EXTRACT TO READ

So in order of play we have

  • Garlic – started last Thursday and completed today by our wonderful workshares J
  • Onions – in about 2-3 weeks? We got them planted in a day – can we get them out in a day? There are some whoppers – well done guys!
  • Potatoes – September probably take a few weeks
  • Squash – September/October? – depends on the frost?
  • Beetroot, celeriac – October/November, might try leaving some beet in the ground

There is something about harvesting (particularly potatoes) that really connects you with the land and on a field scale it really is something special so I would encourage everyone to try and get down for a harvesting session this year as it is one of the perks of your farm. With the help of our friends in the met office, I will give as much warning of dates as I can, via the board in the room/the mailing list/facebook etc.


Being Organic

Being Organic photo

For most of us being an organic gardener means not spraying nasty chemicals on our plants to make them grow bigger, kill the weeds or kill the pests. Instead we can increase our yields by improving our soil fertility with organic matter and green manures and we can deal with weeds by manually removing them and/or using mulches. So far so simple (if hard work!). Pests on the other hand are far from simple. At Five Acre we mainly rely on the barrier method:

Perimeter fence – rabbits

Netting – pigeons, crows, caterpillars

Fleece – carrot fly, leek moth, rabbits

Of course things like fleece can make an area more attractive to slugs as we discovered last year with the beans, while protecting from bird attack the slugs decimated the emerging plants! And the netting probably increased snow damage on the purple sprouting.

We can also use biological controls (e.g. worms and mites) which attack the eggs/larvae of the pest. These have been used on occasion in the glasshouse where we raise our seedlings.

Increasing bio diversity can also help – encouraging birds and frogs to your garden may significantly reduce slugs and crawlies and ladybirds are great for aphids.

I am currently watching the aphids in the cucumber polytunnel slowly be removed by the ladybirds and other predators – I am sure that the insect hotel has helped!! Do pop in for a looksee as it is real David Attenburgh stuff!

The other option for slugs, snails and caterpillars is direct action – picking them off one by one – with slugs this means in the dark with a torch for the serious gardeners!

DATA EXTRACTS
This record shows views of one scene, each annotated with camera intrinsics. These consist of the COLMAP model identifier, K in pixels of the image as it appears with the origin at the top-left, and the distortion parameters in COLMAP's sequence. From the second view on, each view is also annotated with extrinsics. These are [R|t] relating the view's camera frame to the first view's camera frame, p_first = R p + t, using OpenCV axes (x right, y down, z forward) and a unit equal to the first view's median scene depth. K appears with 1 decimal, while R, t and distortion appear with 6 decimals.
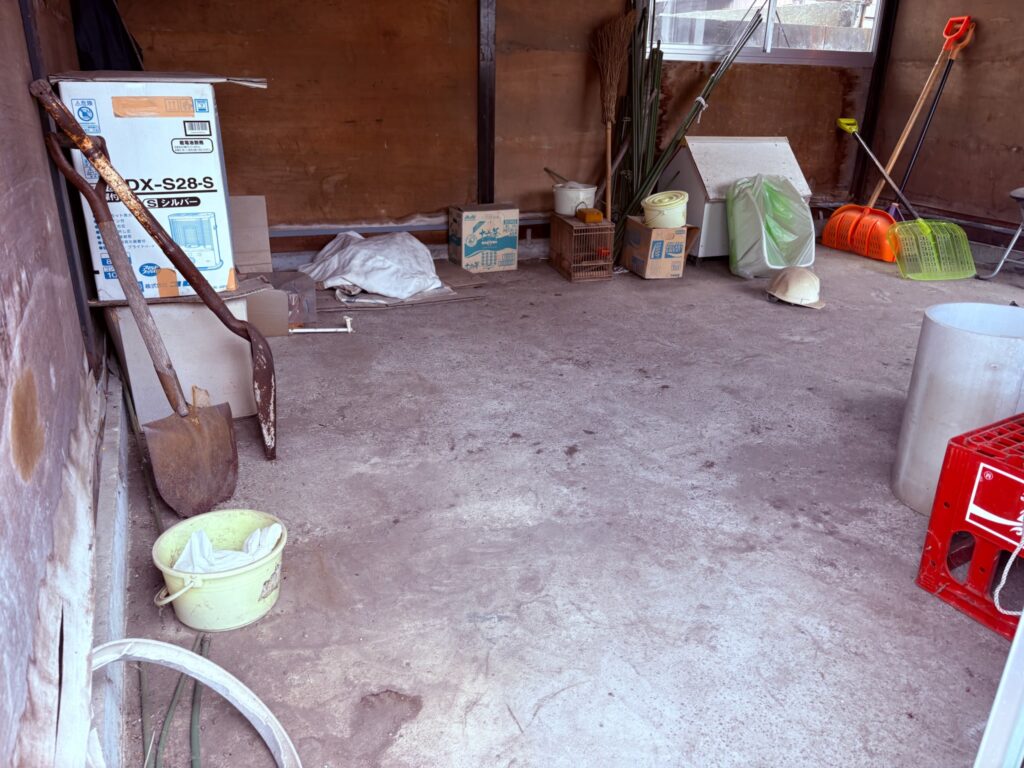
lens RADIAL K [[757.3, 0, 512.0], [0, 757.3, 384.0], [0, 0, 1]] dist [0.047341, -0.057851]
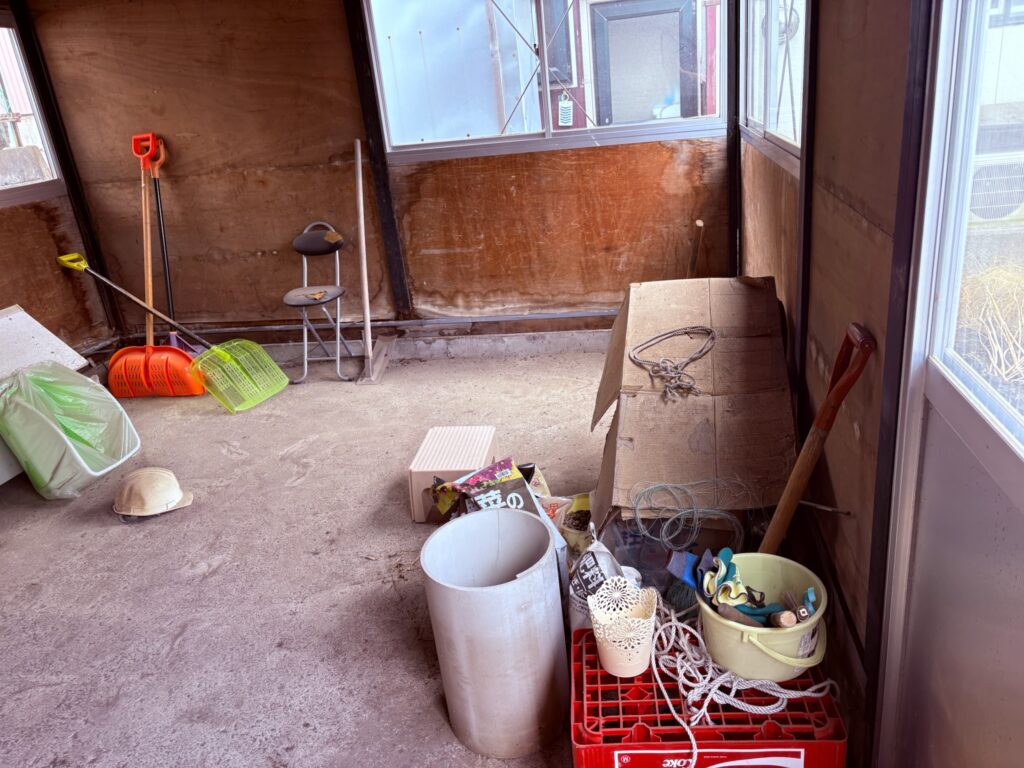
lens RADIAL K [[757.3, 0, 512.0], [0, 757.3, 384.0], [0, 0, 1]] dist [0.047341, -0.057851]
pose [[0.537066, -0.382124, 0.752025, 0.007699], [0.414148, 0.896113, 0.159571, -0.169903], [-0.734875, 0.225750, 0.639527, 0.137587]]
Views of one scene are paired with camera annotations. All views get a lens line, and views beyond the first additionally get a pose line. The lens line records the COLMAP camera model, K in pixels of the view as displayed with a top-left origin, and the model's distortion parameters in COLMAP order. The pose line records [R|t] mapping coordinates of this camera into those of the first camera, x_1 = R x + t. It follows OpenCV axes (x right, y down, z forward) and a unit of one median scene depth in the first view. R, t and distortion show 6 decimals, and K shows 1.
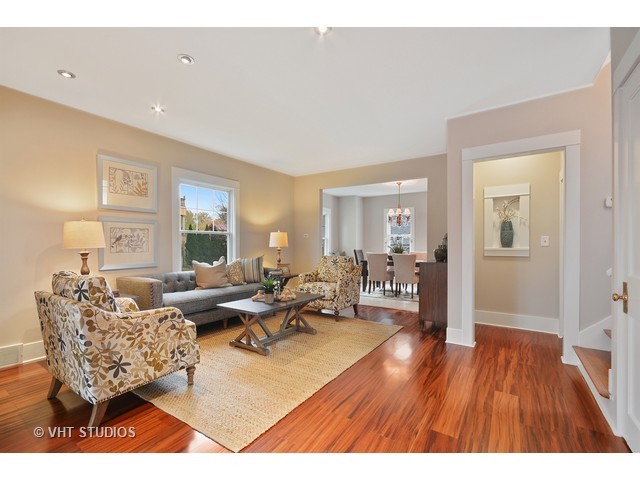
lens RADIAL K [[289.4, 0, 319.8], [0, 289.4, 241.8], [0, 0, 1]] dist [0.000617, 0.000572]
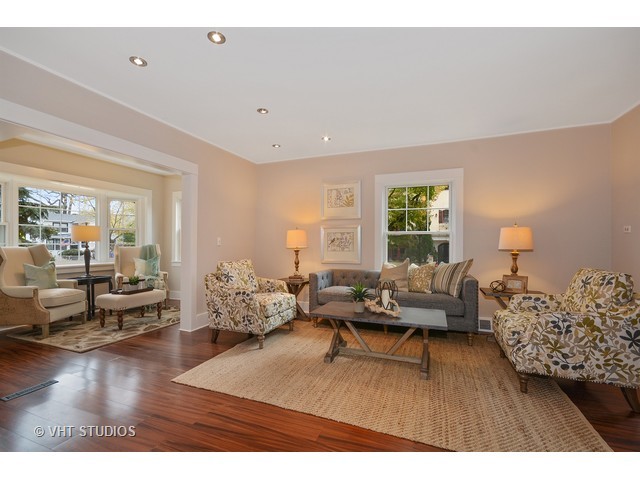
lens RADIAL K [[289.4, 0, 319.8], [0, 289.4, 241.8], [0, 0, 1]] dist [0.000617, 0.000572]
pose [[0.206514, -0.008556, -0.978406, 0.761503], [0.005616, 0.999956, -0.007559, 0.005420], [0.978428, -0.003934, 0.206553, 0.804377]]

QUESTIONS TO ANSWER
a) Can you copy the farm text, beginning at the words "Perimeter fence –" and stopping after "great for aphids.", swapping "slugs" for "snails"?
b) Answer these questions from the farm text:
(i) When are the potatoes expected to be harvested?
(ii) What is the perimeter fence meant to keep out?
(iii) Where have biological controls been used on occasion?
c) What might come next in the farm text? Continue it from its last sentence.

RESPONSES PER TASK
a)
Perimeter fence – rabbits

Netting – pigeons, crows, caterpillars

Fleece – carrot fly, leek moth, rabbits

Of course things like fleece can make an area more attractive to snails as we discovered last year with the beans, while protecting from bird attack the snails decimated the emerging plants! And the netting probably increased snow damage on the purple sprouting.

We can also use biological controls (e.g. worms and mites) which attack the eggs/larvae of the pest. These have been used on occasion in the glasshouse where we raise our seedlings.

Increasing bio diversity can also help – encouraging birds and frogs to your garden may significantly reduce snails and crawlies and ladybirds are great for aphids.

b)
(i) Probably in September.
(ii) Rabbits.
(iii) In the glasshouse where the seedlings are raised.

c)
But for those of you who can’t bear the nightly ritual of squashing the caterpillars on your brassicas my sister has a magical solution to ridding this pest… I wonder if this works for slugs too??

Do caterpillars make good pets?

Having read the great leaflet ‘50 things to do before you are eleven and three quarters’ ( I realised that at the grand old age of 37 and three quarters I had never raised a butterfly from a caterpillar.  So my four year old daughter and I decided we would adopt a new pet.

As a busy (and lazy) gardener I saw many advantages to such a pet:

– Easy and cheap to get hold of, a quick trip down the veg patch and hey presto you have a new pet!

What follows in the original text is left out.